**EXTRAIT DU DOCUMENT:**
* * *

Cette croissance de la complexité sociale rend partout l’usage de la
pensée complexe (et des sciences de la complexité) de plus en plus
nécessaire, dans les champs de l’économie et de la sociologie comme
ailleurs. Je suis convaincu (et j’y reviendrai) qu’une part du rejet de la
« globalisation » (économique) et de la « mondialisation » (culturelle et
sociale) que beaucoup manifestent (et je ne leur donne pas forcément tort)
dérive de cette complexité croissante qui échappe à leur compréhension et à
leur contrôle.

Rigueur et éthique de la pensée complexe


Les modes de pensée évoqués ci-dessus renvoient souvent à « une
logique floue » qui opère dans tous ses champs d’utilisation, qu’il s’agisse
des sciences « dures » ou du monde social. Cela n’empêche pas la pensée
complexe d’être rigoureuse, et même d’une extrême rigueur. On en tiendra
pour preuve l’usage qui en est fait dans l’intelligence artificielle, qui sert
notamment à mettre en forme des questions rendues complexes par
l’abondance des données recueillies ainsi que par le nombre des interactions
réelles ou potentielles pour faire baisser le taux d’erreurs au-dessous d’un
seuil jugé acceptable, proche de zéro, même s’il ne l’atteint jamais 22.
La pensée complexe ouvre un formidable espace de réflexion, mais
aussi de spéculation. Dans un champ aussi ouvert et aussi vaste, n’importe
qui pourrait s’estimer en droit de dire n’importe quoi à propos de n’importe
quel sujet. Mal utilisée, la pensée complexe comporte au moins deux grands
risques. Le premier est de nature qualitative : à force de brasser des
hypothèses complexes, on peut en fabriquer d’improbables ou d’absurdes.

* * *

**FICHES DE DONNÉES:**

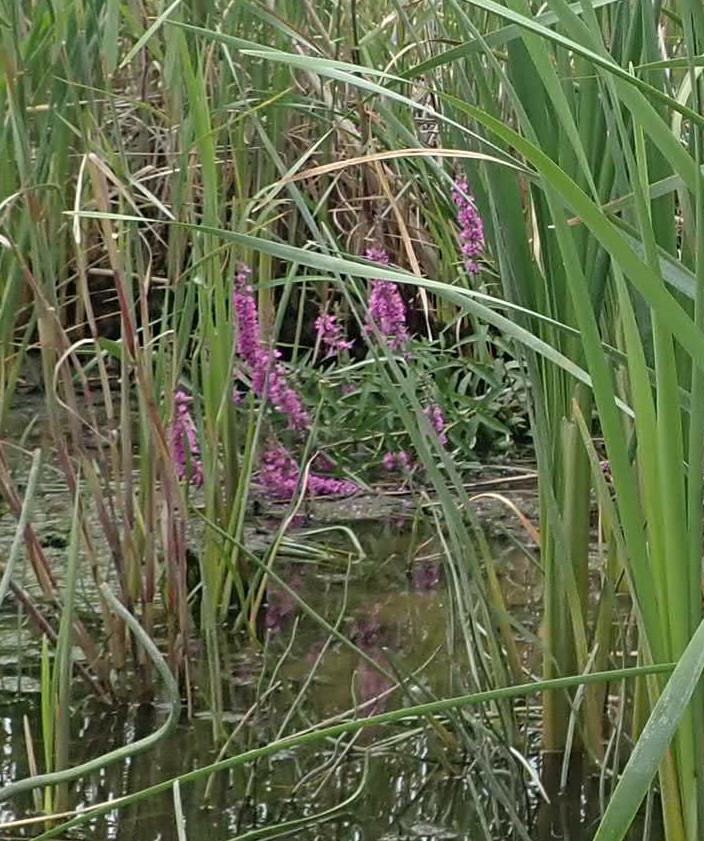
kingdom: Plantae
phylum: Tracheophyta
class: Magnoliopsida
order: Myrtales
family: Lythraceae
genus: Lythrum
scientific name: Lythrum salicaria
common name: Purple loosestrife
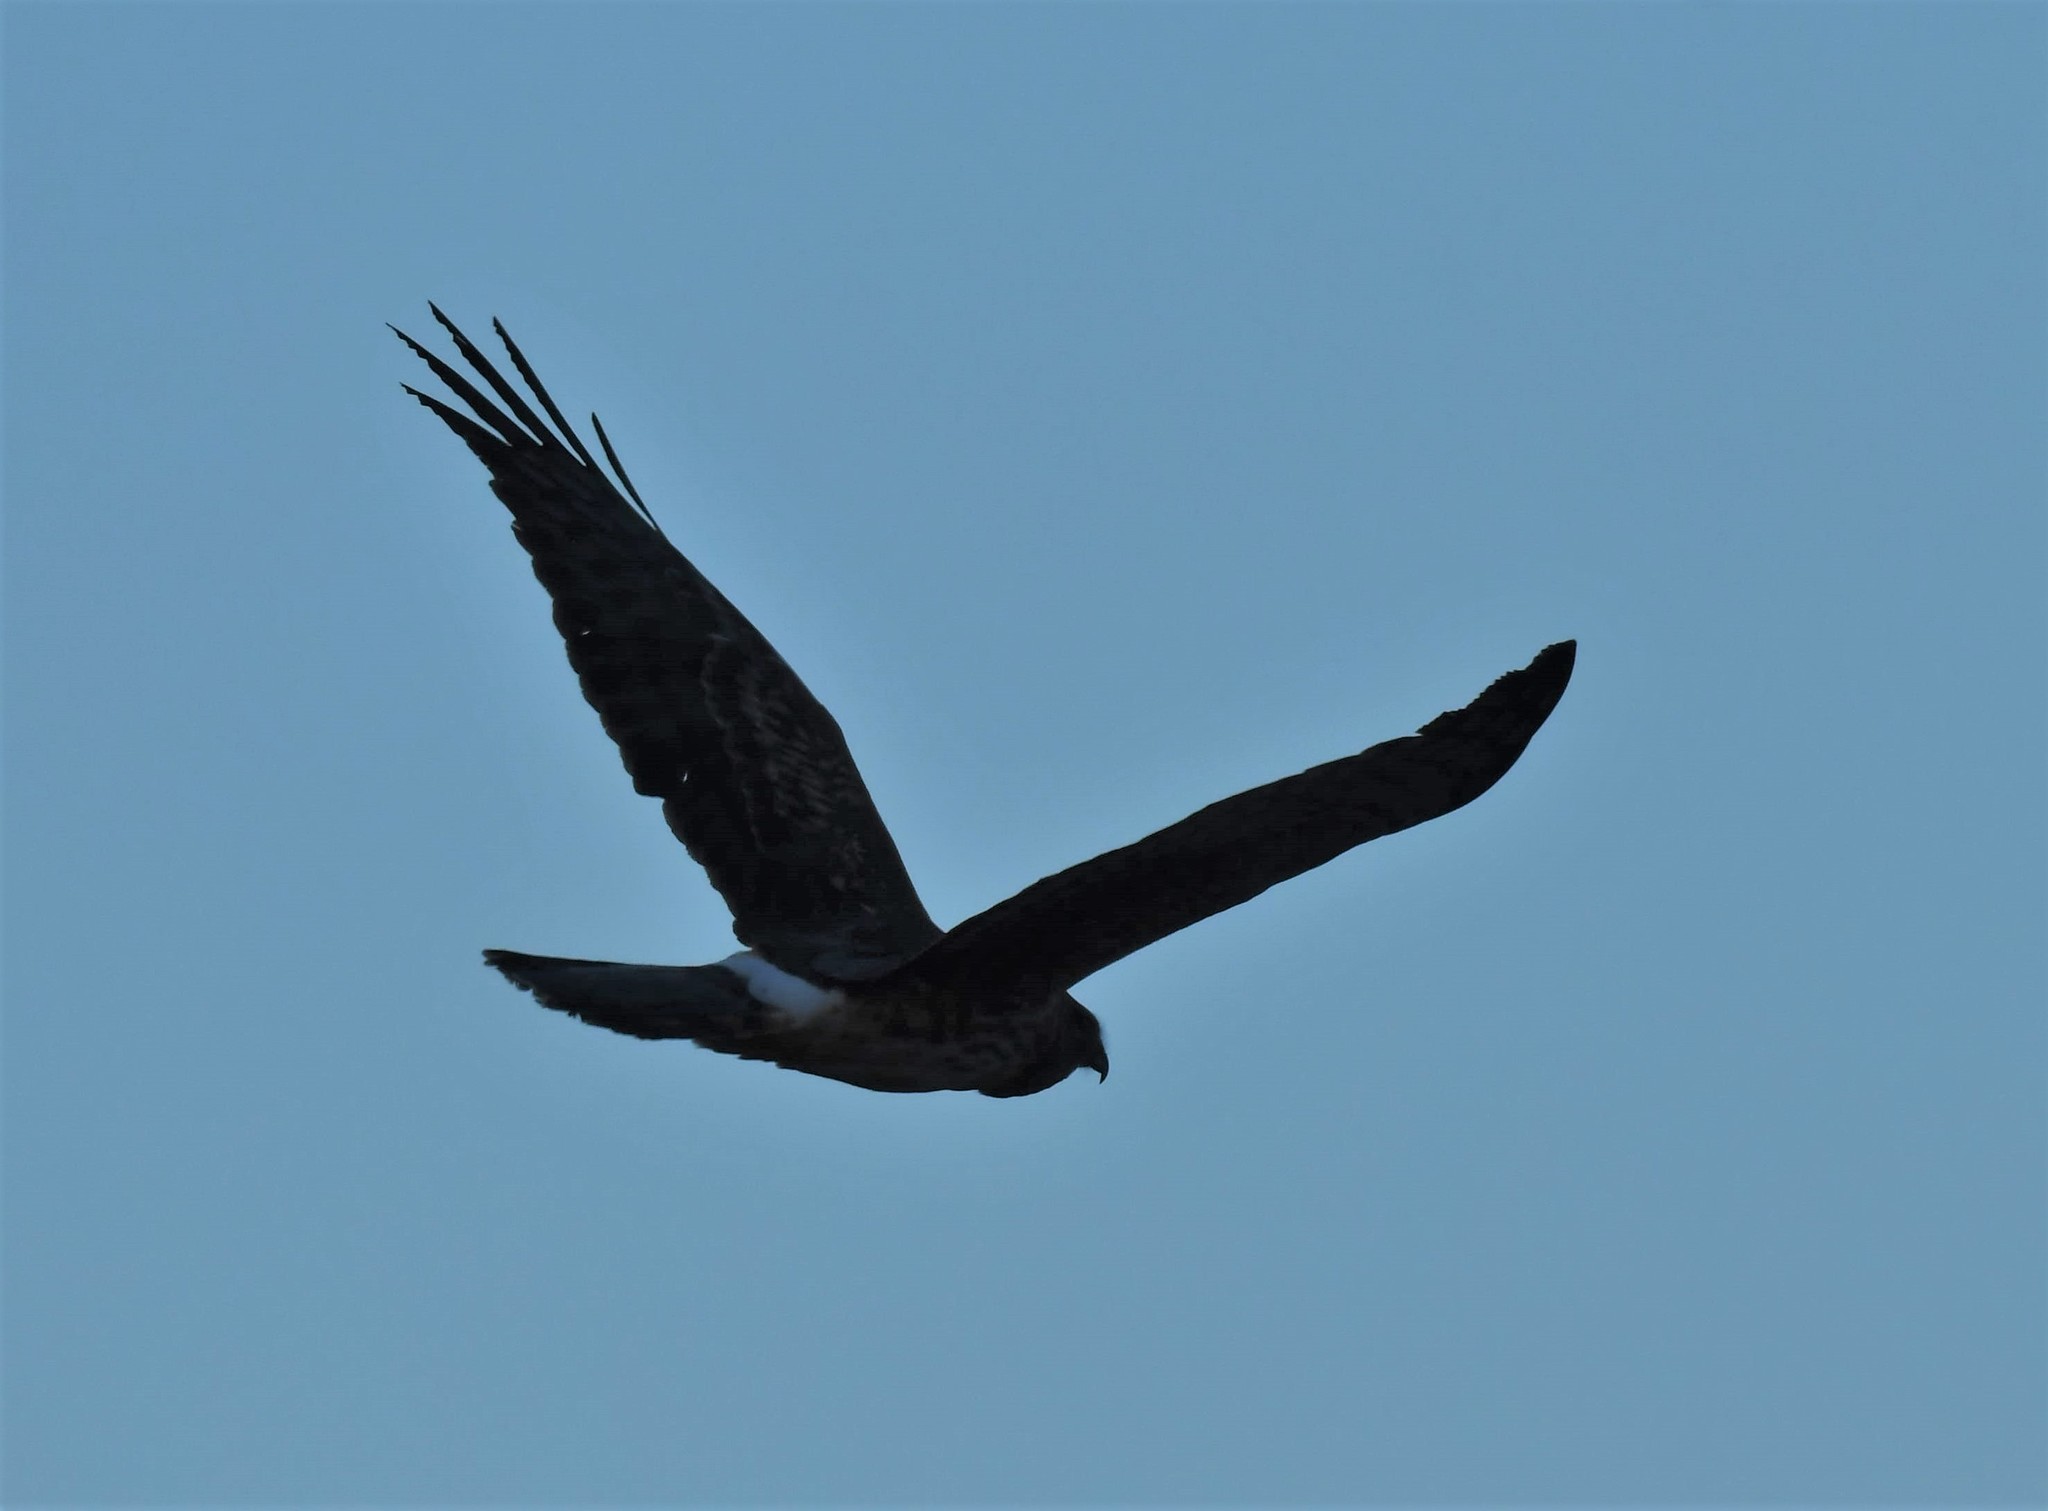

* * *

Reprenez le texte sur la pensée complexe là où il s'arrête et écrivez la suite.

Cela peut, par exemple, nourrir des théories du complot, faciliter l’invention
de fausses nouvelles, etc. Le second est d’ordre plus quantitatif : si on
complexifie à l’excès un problème, on atteint facilement un stade où il
devient impossible à traiter et à résoudre (par exemple, si on introduit trop
de paramètres, on interdit toute analyse statistique significative). A
contrario, bien maniée, elle est puissante, efficace et source d’éthique :
éthique de la discussion 23, de la tolérance, et de la difficile articulation du
contextuel avec l’universel.
Penser complexe suppose donc que l’on s’astreigne à une méthodologie
stricte, que l’on fasse preuve d’honnêteté intellectuelle, de modestie, de
tolérance, que l’on accepte la discussion, dans le meilleur sens du terme, et
que l’on comprenne que l’on endosse une certaine responsabilité. N’est-ce
pas une attitude propice à l’exercice de la démocratie, en plus d’aider à la
comprendre ?

La complexité du phénomène
démocratique
Bien souvent, nous sous-estimons la complexité inhérente à la
démocratie. Nous sommes si habitués à cette dernière qu’elle nous paraît
toute simple et, en quelque sorte, naturelle. Elle n’est ni l’une ni l’autre.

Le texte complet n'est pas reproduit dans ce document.